What are the zoonotic implications of MRSP?
With the emergence of MRSP there has been a renewed interest in zoonotic implications of S. pseudintermedius. It has been shown that nasal colonization can occur in humans, and owners with dogs affected by deep pyoderma can carry the same genetic MRSP strain that occurs in their pets, which supports inter-species transmission 28. Veterinarians in contact with infected animals also seem to have a higher risk of being MRSP nasal culture positive when they share the environment 29. Humans are not natural hosts for S. pseudintermedius, which explains the lower impact of MRSP compared to MRSA, but it is unknown if S. pseudintermedius strains containing mobile genetic elements could represent a reservoir for the spread of resistant genes to the human commensal skin flora 4.
How can MRSP dissemination in the practice be prevented?
Guidelines are available on how to maintain high standards of clinical practice and hygiene in order to reduce the risks of MRSA and MRSP and manage infected patients 30. Prevention of MRSP is based on responsible antibiotic use, strict hand hygiene and environment disinfecting measures.

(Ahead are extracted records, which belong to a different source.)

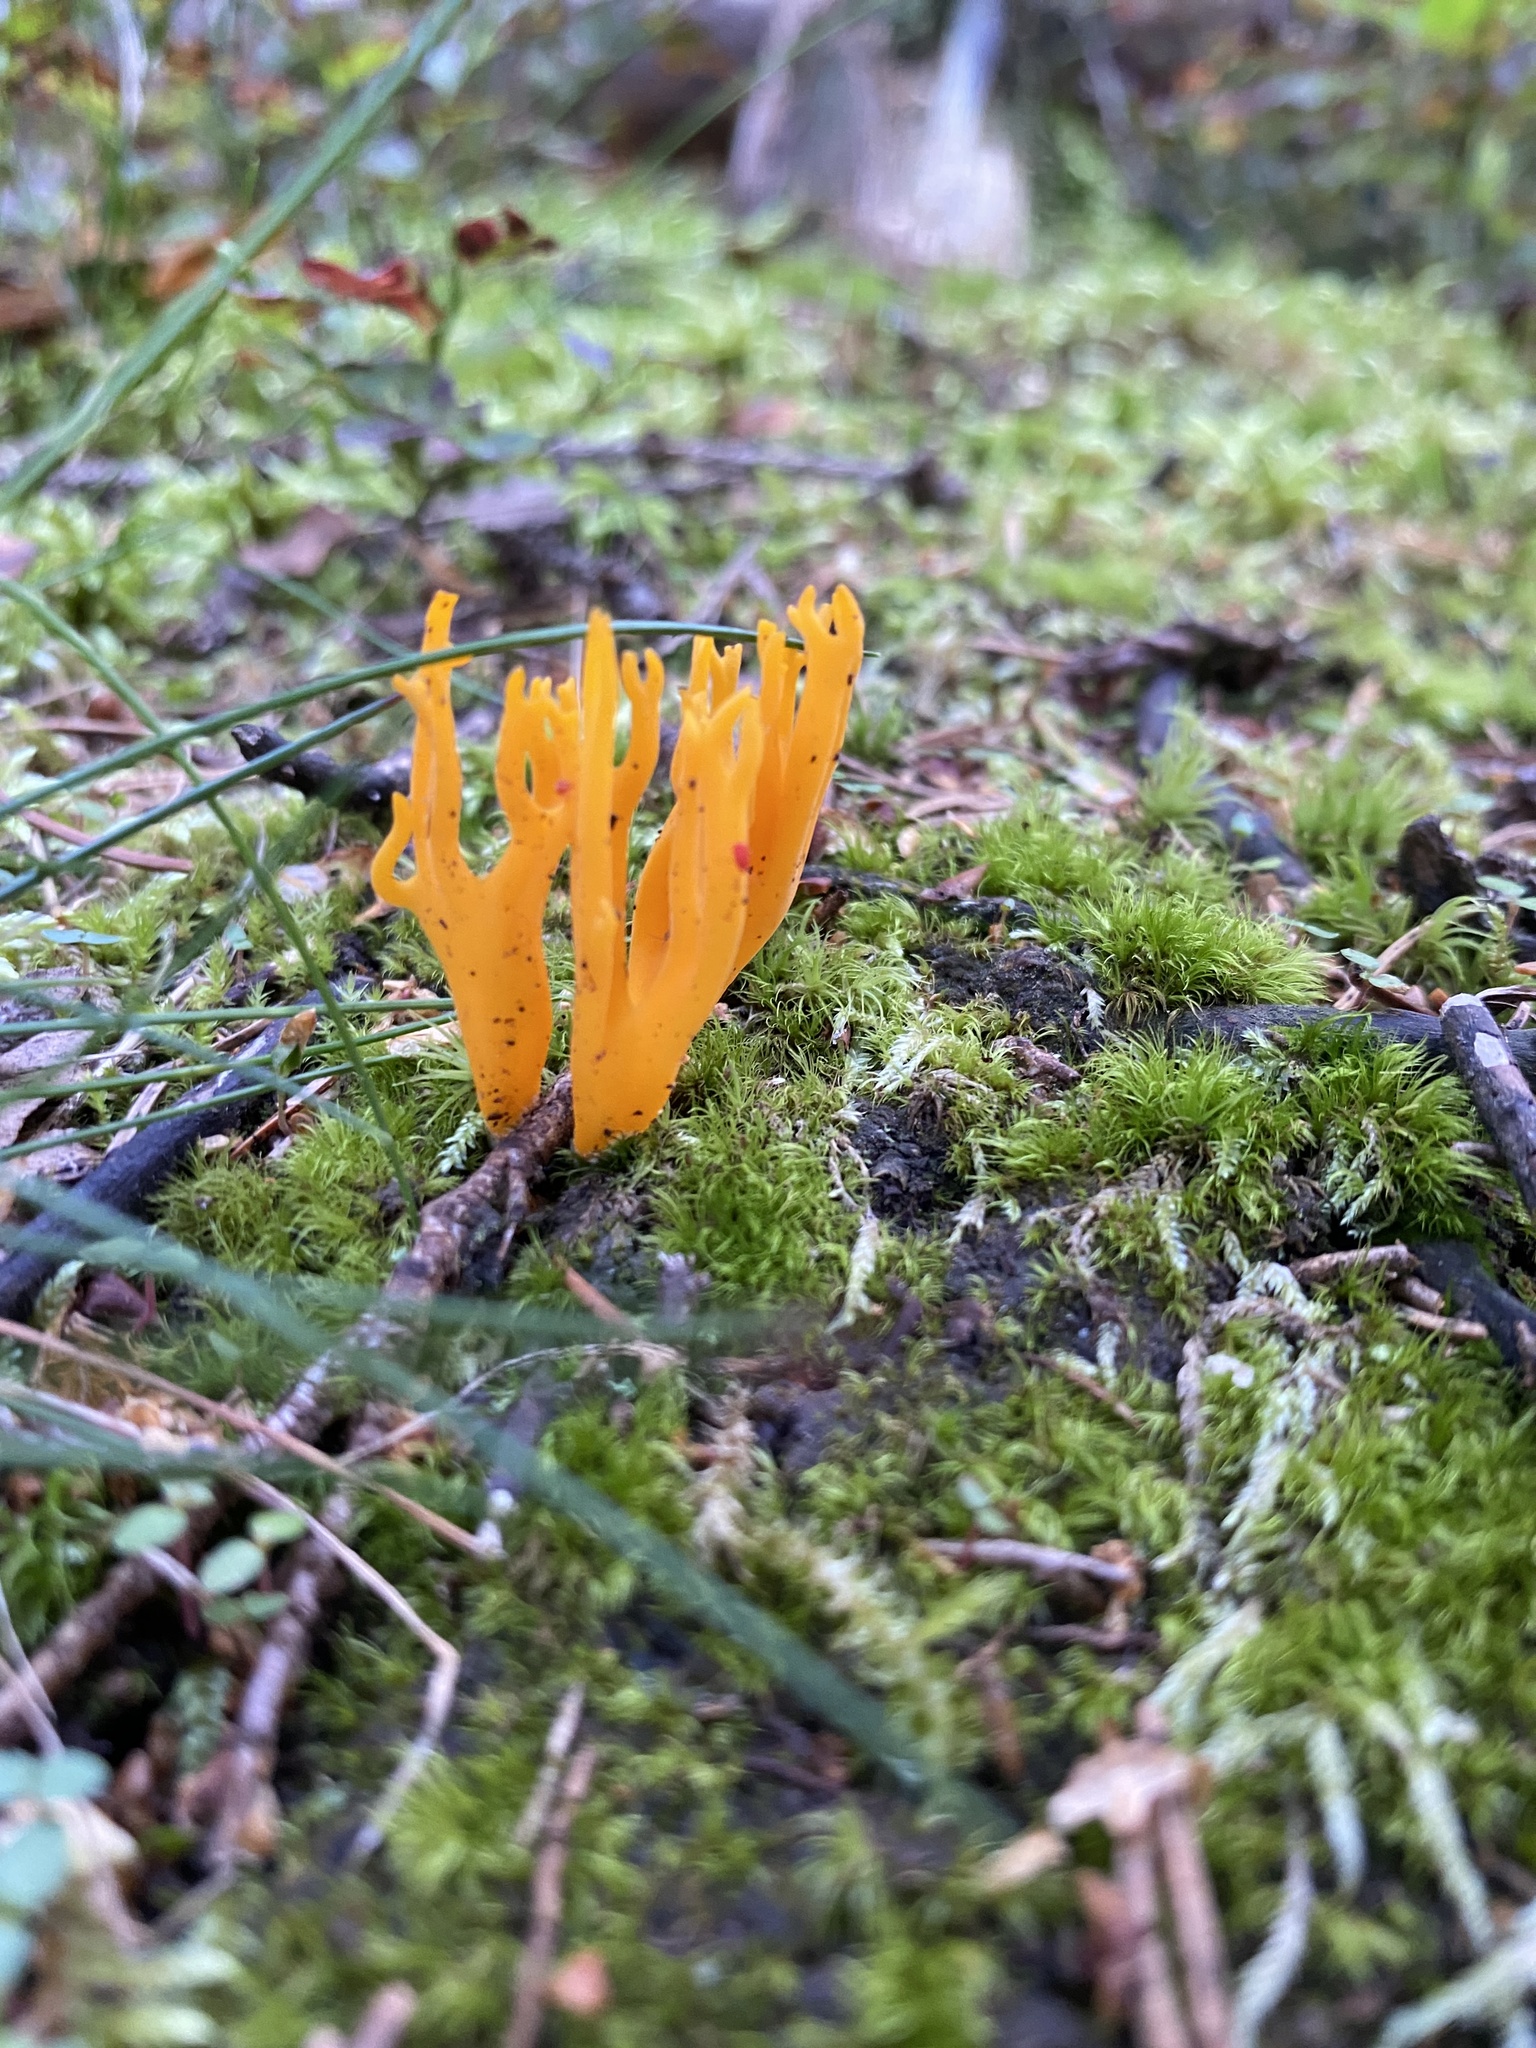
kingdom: Fungi
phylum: Basidiomycota
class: Dacrymycetes
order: Dacrymycetales
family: Dacrymycetaceae
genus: Calocera
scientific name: Calocera viscosa
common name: Yellow stagshorn
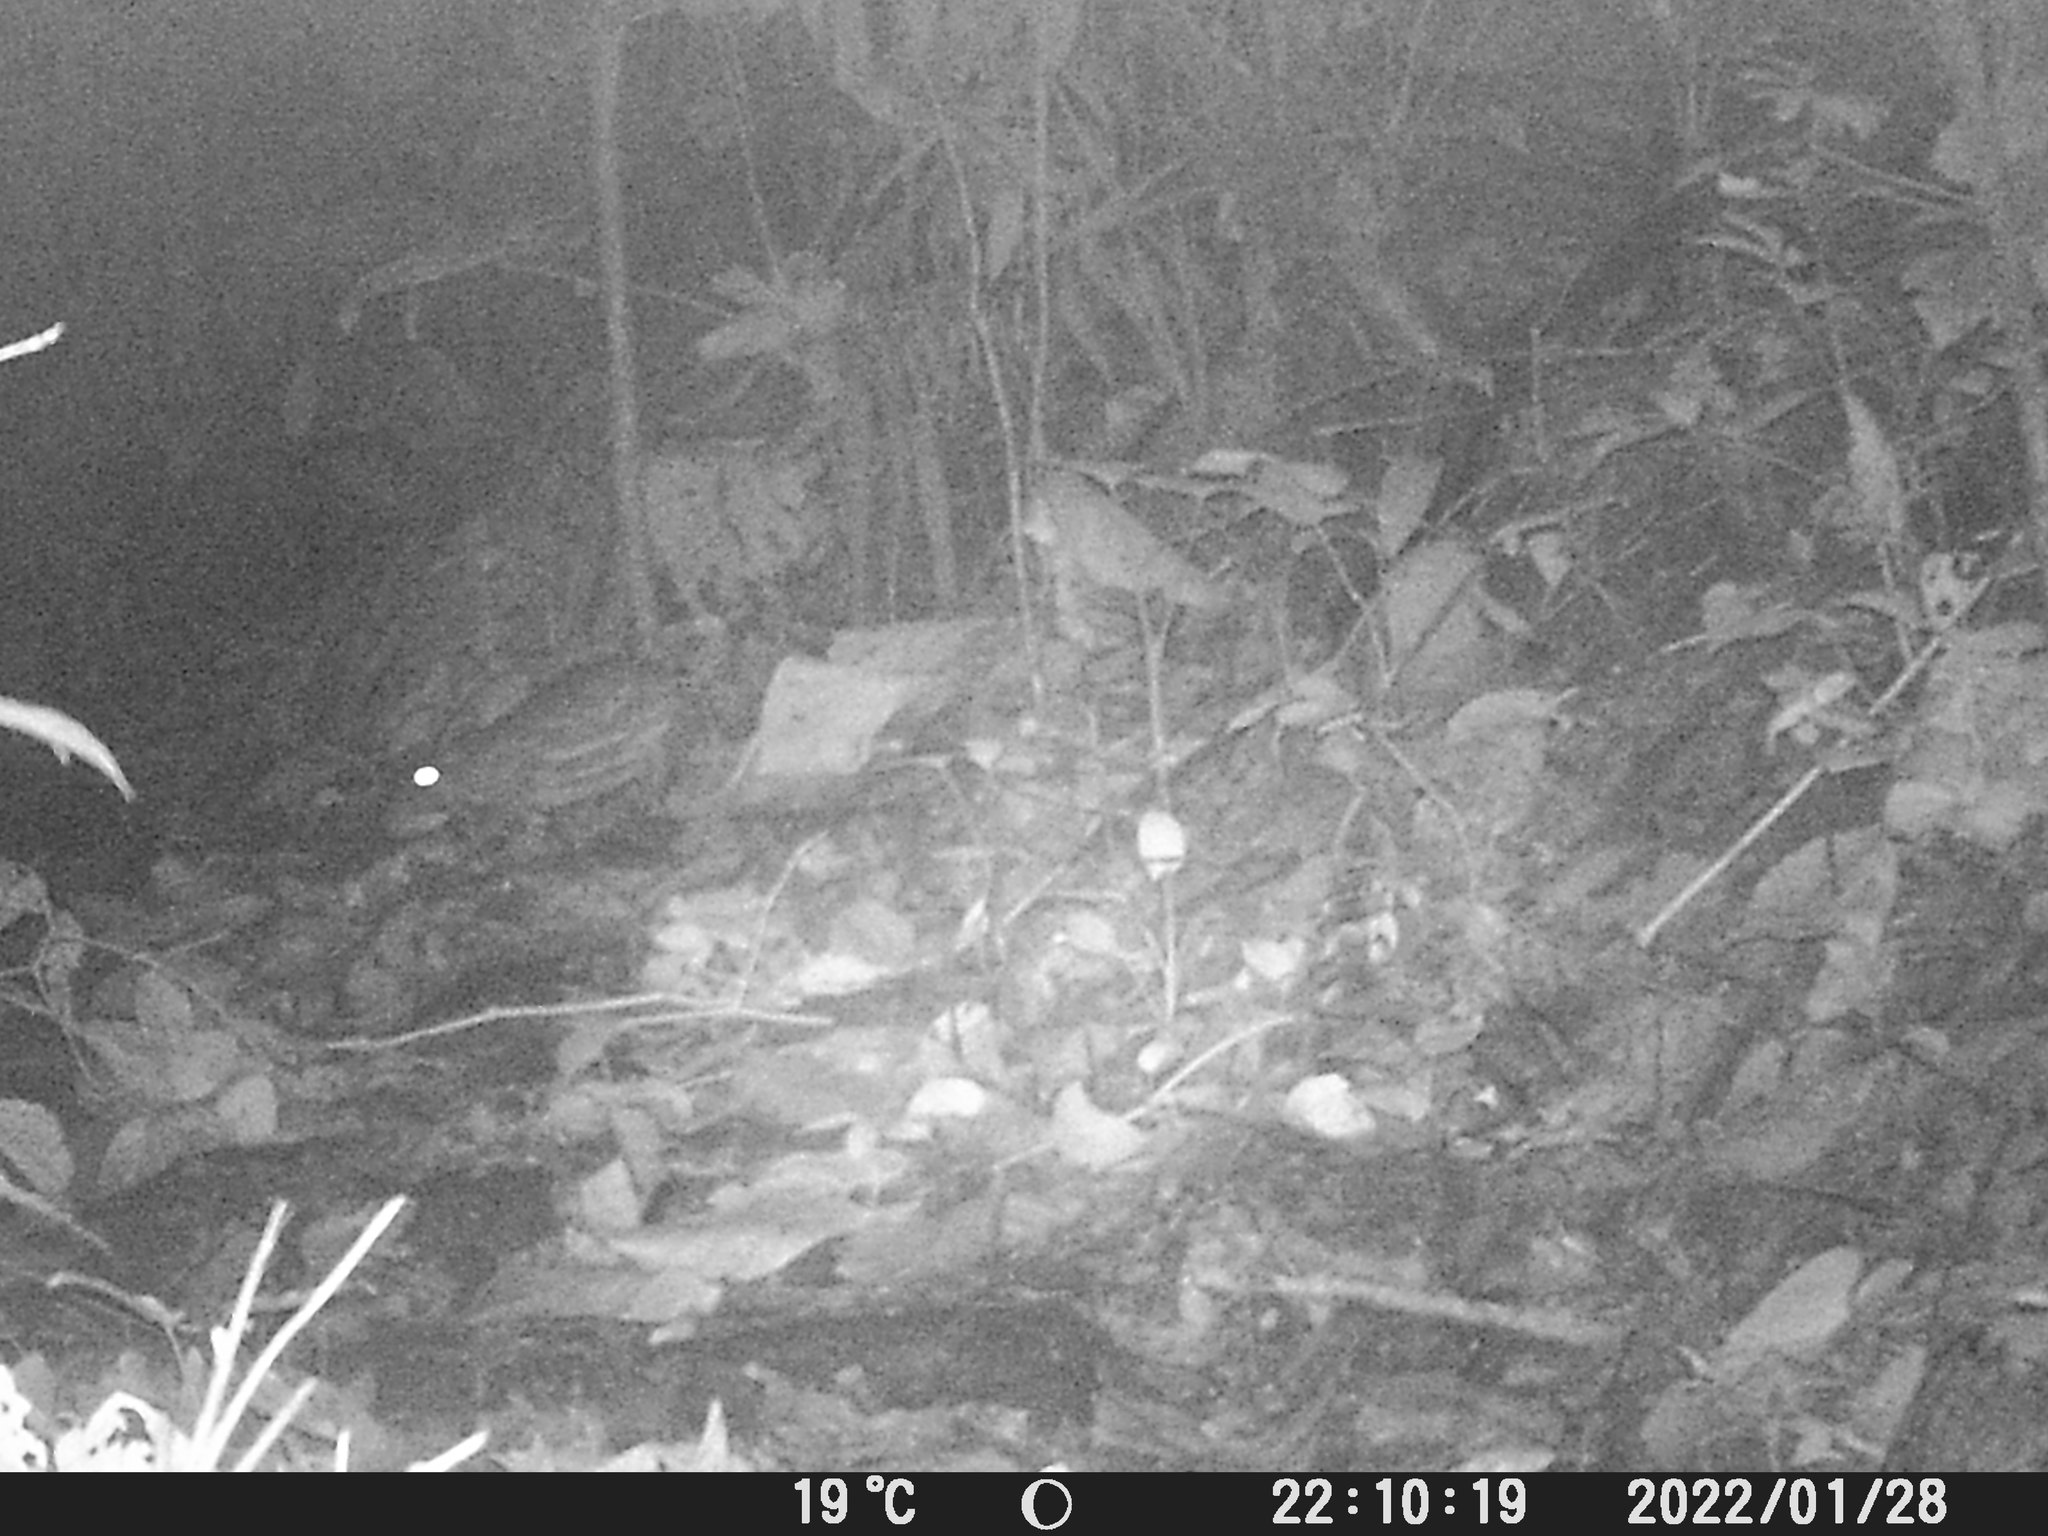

All surfaces and equipment must be effectively cleaned and disinfected between patients; if surfaces are soiled, detergent and water must be used first as soiling can compromise the efficacy of disinfectants. All surfaces should be easily cleanable (e.g., by using washable computer keyboards) and team involvement is crucial, with cleaning and disinfection procedures displayed at appropriate places and recording of the protocol tasks. One MRSP hospital outbreak has been reported with colonized and infected canine and feline patients 31. The report suggested that rigorous control measures are needed to control an outbreak, and recommends the implementation of a search-and-isolate policy and standard precautions including hand disinfection, barrier nursing, environment and clothing hygiene to prevent MRSP transmission between patients.
Small animal clinicians often encounter dogs with bacterial pyoderma, and most first occurrence cases can be treated empirically. However, an MRSP infection should be suspected if there is a poor response to previous antibiotherapy or other risk factors are present, and culture and antibiotic sensitivity should be performed as MRSP offers limited systemic antibiotic options. Topical treatment is advised as a sole or adjunctive therapy to systemic antibiosis to hasten recovery. MRSP has zoonotic implications and practices should implement protocols to avoid dissemination of this pathogen.